SNACKS. Pepsi investors also get snacks to go with their beverages. The company's Frito-Lay unit, which holds more than 50% of the U.S. snack market, will make up more than half of Pepsi's profits after the restaurant spin-off is concluded by yearend. While the domestic salty snack category has averaged 2.4% volume growth over the past five years, Frito-Lay has managed to expand its volume an average of 9%. A strong distribution system, low manufacturing costs, and successful new products such as Baked Lays potato chips have also cemented its leadership position. Analyst William Pecoriello of Sanford C. Bernstein says Frito-Lay's profits should grow by 12% over the next two years if the planned introduction next May of fat-free potato and tortilla chips runs smoothly.
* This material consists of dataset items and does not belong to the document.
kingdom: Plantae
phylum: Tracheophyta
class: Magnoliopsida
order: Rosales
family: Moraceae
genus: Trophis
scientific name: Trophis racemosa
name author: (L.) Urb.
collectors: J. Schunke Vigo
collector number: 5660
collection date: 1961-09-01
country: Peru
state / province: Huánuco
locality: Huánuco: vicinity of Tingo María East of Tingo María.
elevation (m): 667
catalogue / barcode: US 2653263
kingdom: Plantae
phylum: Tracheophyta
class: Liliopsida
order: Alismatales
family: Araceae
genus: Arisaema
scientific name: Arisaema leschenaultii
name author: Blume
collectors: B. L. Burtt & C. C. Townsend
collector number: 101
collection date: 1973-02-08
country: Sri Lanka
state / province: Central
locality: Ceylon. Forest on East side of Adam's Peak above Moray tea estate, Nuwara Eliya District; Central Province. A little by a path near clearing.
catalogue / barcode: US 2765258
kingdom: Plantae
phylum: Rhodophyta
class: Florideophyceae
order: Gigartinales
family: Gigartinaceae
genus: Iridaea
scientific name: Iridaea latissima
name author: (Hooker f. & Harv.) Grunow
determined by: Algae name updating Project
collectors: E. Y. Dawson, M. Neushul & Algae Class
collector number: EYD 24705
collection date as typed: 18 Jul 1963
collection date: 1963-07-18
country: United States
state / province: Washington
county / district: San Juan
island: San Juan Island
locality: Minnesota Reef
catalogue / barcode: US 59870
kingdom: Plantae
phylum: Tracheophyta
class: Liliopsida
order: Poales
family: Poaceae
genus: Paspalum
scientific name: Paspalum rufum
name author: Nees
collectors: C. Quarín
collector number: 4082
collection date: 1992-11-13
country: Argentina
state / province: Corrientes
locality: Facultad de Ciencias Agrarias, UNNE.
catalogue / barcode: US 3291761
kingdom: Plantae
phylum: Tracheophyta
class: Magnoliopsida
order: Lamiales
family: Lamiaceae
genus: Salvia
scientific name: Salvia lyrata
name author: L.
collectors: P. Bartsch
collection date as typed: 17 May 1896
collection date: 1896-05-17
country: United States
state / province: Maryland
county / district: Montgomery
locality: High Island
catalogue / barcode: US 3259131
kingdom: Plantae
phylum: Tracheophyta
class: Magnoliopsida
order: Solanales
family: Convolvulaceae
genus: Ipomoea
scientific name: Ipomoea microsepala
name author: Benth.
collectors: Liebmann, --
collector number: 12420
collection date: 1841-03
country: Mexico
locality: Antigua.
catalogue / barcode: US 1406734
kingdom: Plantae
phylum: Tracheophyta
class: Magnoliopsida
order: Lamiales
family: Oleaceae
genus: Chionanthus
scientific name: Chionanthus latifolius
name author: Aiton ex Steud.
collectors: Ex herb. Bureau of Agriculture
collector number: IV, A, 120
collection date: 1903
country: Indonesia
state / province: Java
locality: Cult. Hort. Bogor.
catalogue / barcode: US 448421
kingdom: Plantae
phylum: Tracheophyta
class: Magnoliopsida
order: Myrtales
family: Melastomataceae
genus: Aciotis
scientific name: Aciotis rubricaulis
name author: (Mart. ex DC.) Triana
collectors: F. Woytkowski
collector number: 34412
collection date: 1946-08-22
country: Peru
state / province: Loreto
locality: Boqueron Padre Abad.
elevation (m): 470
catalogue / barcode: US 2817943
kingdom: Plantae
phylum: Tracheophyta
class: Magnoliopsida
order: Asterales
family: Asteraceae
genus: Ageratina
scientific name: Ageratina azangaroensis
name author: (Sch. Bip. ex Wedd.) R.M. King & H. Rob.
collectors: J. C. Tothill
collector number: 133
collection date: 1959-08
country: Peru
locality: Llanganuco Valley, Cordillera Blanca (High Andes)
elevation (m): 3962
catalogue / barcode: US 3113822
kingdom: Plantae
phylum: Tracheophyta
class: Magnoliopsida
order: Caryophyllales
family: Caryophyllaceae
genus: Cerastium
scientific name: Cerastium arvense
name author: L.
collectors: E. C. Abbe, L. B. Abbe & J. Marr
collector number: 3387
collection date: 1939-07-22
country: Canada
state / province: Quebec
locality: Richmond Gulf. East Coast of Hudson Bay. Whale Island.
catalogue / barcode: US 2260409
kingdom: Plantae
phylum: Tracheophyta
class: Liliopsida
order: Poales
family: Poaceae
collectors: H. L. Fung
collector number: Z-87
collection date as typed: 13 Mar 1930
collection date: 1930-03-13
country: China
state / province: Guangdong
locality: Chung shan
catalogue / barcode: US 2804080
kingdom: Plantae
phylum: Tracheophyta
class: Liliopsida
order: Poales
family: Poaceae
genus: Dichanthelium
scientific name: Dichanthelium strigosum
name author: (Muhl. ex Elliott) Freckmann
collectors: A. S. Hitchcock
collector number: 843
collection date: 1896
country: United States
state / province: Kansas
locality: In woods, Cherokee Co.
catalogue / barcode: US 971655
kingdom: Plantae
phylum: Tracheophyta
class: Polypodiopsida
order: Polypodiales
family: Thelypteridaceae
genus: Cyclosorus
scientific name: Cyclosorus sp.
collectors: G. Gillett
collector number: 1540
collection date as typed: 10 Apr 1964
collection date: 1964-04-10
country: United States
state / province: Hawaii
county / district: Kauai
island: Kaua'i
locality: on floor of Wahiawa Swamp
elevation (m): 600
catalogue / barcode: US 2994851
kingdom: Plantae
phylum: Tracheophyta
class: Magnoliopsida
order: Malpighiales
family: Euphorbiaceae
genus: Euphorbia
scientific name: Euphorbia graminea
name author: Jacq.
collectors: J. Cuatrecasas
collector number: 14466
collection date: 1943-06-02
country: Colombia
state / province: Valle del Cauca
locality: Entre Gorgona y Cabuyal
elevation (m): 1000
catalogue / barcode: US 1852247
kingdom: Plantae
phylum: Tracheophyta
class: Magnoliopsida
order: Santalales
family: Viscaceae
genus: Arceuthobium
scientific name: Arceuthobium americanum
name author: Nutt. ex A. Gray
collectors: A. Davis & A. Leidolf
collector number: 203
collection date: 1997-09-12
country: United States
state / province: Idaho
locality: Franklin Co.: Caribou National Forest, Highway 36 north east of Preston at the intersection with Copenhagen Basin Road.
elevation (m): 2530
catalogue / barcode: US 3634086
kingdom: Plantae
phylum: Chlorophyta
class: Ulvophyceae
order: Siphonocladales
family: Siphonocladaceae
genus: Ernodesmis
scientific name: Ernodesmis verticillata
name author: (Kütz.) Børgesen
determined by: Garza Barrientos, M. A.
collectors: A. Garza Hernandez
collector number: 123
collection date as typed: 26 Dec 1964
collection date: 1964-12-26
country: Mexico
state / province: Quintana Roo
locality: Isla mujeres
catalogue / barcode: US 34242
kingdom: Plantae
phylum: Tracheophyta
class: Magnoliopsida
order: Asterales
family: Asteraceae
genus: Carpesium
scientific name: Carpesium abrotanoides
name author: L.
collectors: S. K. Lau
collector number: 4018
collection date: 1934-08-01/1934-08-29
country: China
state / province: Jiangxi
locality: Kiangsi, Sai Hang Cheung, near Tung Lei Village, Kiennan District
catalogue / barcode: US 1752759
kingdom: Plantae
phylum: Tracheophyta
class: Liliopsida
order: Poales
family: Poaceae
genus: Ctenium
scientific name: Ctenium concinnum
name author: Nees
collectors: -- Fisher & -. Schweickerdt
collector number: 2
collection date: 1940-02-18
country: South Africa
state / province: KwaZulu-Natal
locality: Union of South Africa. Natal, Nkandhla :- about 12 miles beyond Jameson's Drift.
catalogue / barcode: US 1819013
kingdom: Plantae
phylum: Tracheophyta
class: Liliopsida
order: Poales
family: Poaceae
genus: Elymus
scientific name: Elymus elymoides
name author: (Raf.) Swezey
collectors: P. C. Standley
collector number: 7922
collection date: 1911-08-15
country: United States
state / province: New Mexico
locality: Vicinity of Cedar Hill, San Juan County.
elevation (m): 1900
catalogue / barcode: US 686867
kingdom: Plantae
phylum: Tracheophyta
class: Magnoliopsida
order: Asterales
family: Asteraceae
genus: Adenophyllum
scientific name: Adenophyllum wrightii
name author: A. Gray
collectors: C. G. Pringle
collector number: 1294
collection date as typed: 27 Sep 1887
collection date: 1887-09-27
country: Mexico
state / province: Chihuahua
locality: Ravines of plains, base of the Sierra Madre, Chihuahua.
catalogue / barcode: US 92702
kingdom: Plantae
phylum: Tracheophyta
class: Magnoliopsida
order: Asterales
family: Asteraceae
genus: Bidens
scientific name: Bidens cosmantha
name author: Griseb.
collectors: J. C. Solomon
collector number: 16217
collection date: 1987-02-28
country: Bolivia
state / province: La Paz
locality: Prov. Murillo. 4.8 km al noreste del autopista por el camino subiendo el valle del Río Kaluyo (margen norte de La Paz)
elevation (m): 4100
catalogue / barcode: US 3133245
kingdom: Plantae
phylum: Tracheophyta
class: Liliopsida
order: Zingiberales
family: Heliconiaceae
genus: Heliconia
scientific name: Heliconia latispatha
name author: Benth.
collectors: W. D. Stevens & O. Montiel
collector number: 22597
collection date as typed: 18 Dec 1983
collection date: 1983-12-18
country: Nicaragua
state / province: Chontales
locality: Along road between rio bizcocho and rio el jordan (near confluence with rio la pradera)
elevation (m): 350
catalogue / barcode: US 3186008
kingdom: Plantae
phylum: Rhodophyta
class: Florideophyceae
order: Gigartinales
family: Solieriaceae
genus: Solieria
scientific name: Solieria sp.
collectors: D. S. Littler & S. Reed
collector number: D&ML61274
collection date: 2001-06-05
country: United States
Despite the good news, Pepsi still has a long way to go to catch up with mighty Coke. But if the stock market declines, investors may not care to pay such a rich premium for Coke's growth. ''Coke is a mindless stock, but beware of mindless. At some point, it has to moderate,'' says John Neff of Wellington Management. To Pepsi's fans, being No.2 means it has room to expand--and a more affordable price.